The Ottoman Empire

Page 12 – The Turkish soldier's experience

Mehmetçik – The Turkish Soldier’s Experience

Mehmetçik – ‘Little Mehmet’ – was an affectionate Turkish nickname for Ottoman (Turkish) soldiers. The term played on the fact that Mehmet – itself a respectful contraction of ‘Muhammad’ used by many Muslims – was one of the most popular male names in the Ottoman Empire. It was used by the soldiers themselves and in many respects was similar to the British ‘Tommy’, French ‘Poilu’, American ‘Doughboy’ and New Zealand/Australian ‘Digger’.

Ottoman military conscription

In 1914 all male subjects of the Ottoman Empire aged between 20 and 45 were liable for military service. Every March the young men who turned 20 that year were drafted into the army as a group cohort or class. They served two years as full-time soldiers (Nizamiye) in either the infantry or cavalry, or three years in the artillery. After completing this obligation they were transferred to the reserve (Ihtiyat), in which they remained until the age of 38. Reservists returned to civilian life but could be recalled to full-time service in the event of war. On turning 38 they transferred to the territorial force (Mustahfiz) for a further eight years of service. Territorials could also be called up if the empire went to war, but they were expected to serve only as local garrison or fortress troops.
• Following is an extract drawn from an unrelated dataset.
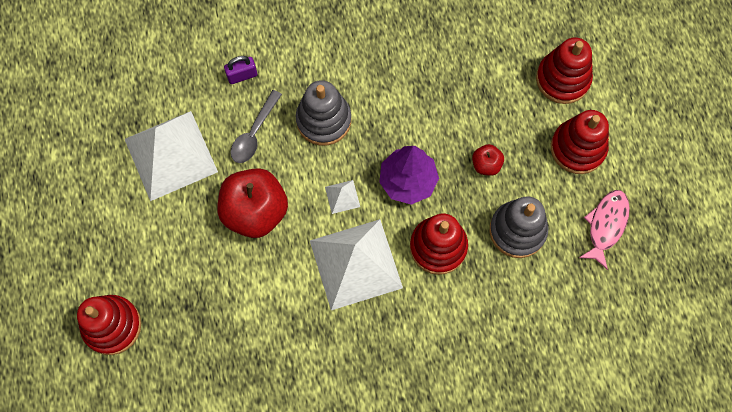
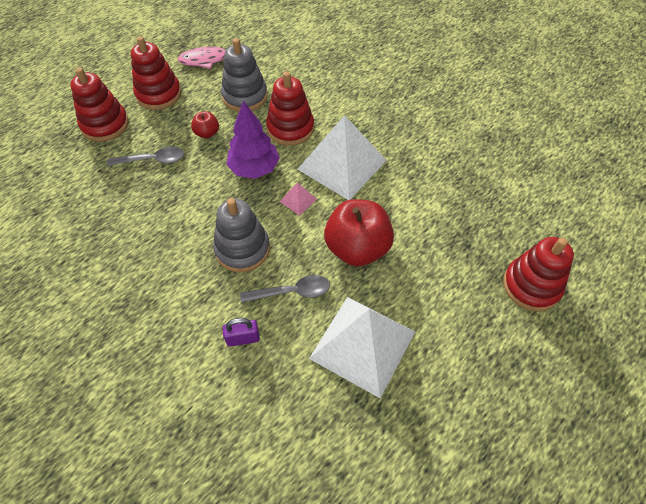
camera: 125 degrees left, 15 degrees down
(242, 75) = (243, 338): purple padlock -> purple padlock turned 45 degrees counterclockwise
(342, 196) = (298, 200): white pyramid -> pink pyramid
(482, 99) = (152, 160): none -> grey spoon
The Mehmetçiks came mostly from rural peasant backgrounds and had little or no formal education and little knowledge of the world beyond the nearest market town. Even the majority of those recruited from the cities were illiterate. Many of the Mehmetçiks who were sent to Gallipoli thought at first that they were fighting the Greeks once again. They had almost certainly never heard of New Zealand or Australia.
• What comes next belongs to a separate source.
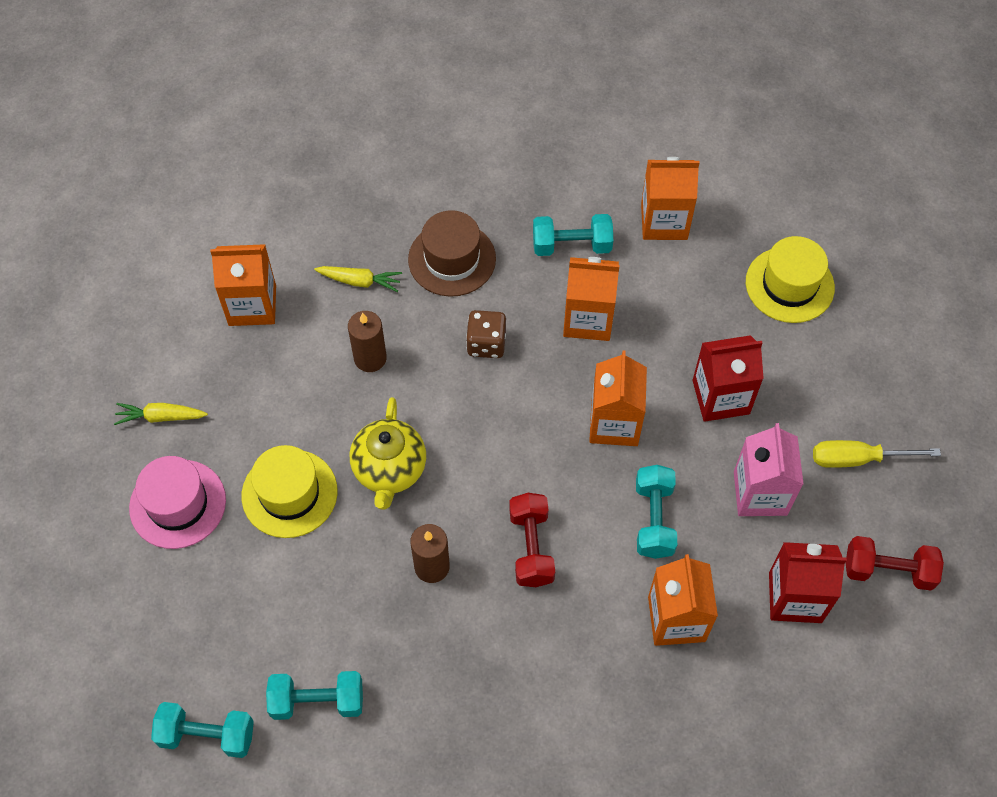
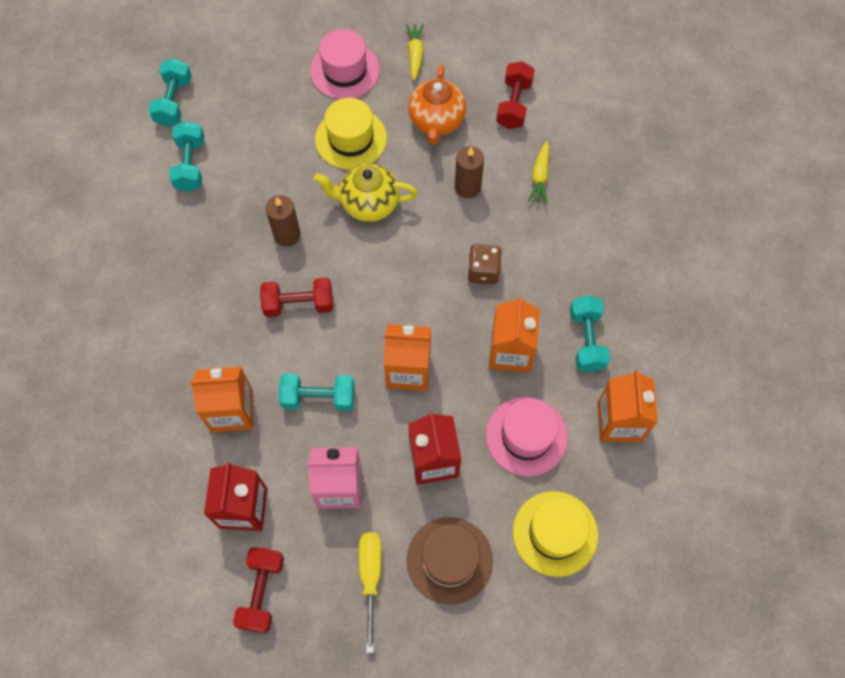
camera: 90 degrees right, 5 degrees up
(252, 305) = (513, 104): orange carton -> red dumbbell
(271, 392) = (436, 122): none -> orange teapot
(452, 259) = (566, 244): brown hat -> brown hat (449, 560)
(686, 307) = (526, 436): none -> pink hat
If their upbringing left the Mehmetçiks somewhat ignorant of the wider world, it also gave them a stoic outlook on life and the ability to endure great hardships. This was just as well, because life in the Ottoman Army was harsh, even by the military standards of the day. Ottoman Army officers expected blind obedience from their men – an officer had no need to explain or justify his orders to those below him – and strict discipline was imposed to ensure that they got it. Ottoman commanders, trained on the Prussian model, could also be extremely ruthless with the lives of their men in battle. Out of the front lines, though, most officers did their best to look after the men under their command and help ensure that the Mehmetçiks’ basic needs – food, shelter and clothing – were met.

This wasn’t an easy task. With more than a million men under arms, the Ottoman Army's supply chain began to buckle under the urgent and competing demands made upon it. The empire’s primitive rail and road network struggled to move troops where they needed to go and keep them supplied when they got there. The Mehmetçiks on the front lines suffered constant shortages of ammunition, replacement weapons and equipment – even food.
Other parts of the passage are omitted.